• THE PROBLEM:
Format the lines of the records from the line containing "genus: Equisetum" through the line containing "common name: Yellow fairy cups", both included, as a JSON list of strings with one string per line and blank lines left out.

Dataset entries

──────────

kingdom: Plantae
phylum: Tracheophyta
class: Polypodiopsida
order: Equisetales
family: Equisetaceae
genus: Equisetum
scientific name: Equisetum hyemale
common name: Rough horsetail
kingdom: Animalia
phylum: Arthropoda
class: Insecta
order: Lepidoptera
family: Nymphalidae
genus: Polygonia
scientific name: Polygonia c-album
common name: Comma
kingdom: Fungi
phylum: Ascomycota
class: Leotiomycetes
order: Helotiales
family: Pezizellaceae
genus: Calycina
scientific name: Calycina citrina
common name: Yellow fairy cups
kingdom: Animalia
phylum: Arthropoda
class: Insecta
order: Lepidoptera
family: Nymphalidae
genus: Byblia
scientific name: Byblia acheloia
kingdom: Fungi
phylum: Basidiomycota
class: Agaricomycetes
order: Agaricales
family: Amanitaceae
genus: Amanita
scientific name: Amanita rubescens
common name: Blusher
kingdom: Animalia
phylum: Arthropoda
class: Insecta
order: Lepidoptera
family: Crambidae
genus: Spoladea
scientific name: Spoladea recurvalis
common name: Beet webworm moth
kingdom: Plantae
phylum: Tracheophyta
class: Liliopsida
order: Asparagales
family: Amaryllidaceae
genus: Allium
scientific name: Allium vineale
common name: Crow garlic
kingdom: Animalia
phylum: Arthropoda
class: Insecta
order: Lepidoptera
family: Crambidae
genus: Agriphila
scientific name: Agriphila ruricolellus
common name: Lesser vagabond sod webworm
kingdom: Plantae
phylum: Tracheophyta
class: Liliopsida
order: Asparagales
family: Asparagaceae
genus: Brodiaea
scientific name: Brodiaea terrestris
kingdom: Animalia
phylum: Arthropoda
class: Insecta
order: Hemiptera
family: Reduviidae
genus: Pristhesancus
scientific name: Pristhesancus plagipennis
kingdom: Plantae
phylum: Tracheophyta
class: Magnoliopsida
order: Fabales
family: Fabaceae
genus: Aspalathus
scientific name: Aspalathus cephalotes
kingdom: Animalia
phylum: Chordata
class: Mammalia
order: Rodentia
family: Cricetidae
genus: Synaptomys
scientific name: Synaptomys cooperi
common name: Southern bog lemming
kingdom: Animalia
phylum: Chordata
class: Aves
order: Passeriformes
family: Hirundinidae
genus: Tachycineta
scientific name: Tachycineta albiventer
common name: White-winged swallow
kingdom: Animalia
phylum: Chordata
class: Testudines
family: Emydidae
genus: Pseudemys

──────────

• OUTPUT OF THE EXERCISE:
[
  "genus: Equisetum",
  "scientific name: Equisetum hyemale",
  "common name: Rough horsetail",
  "kingdom: Animalia",
  "phylum: Arthropoda",
  "class: Insecta",
  "order: Lepidoptera",
  "family: Nymphalidae",
  "genus: Polygonia",
  "scientific name: Polygonia c-album",
  "common name: Comma",
  "kingdom: Fungi",
  "phylum: Ascomycota",
  "class: Leotiomycetes",
  "order: Helotiales",
  "family: Pezizellaceae",
  "genus: Calycina",
  "scientific name: Calycina citrina",
  "common name: Yellow fairy cups"
]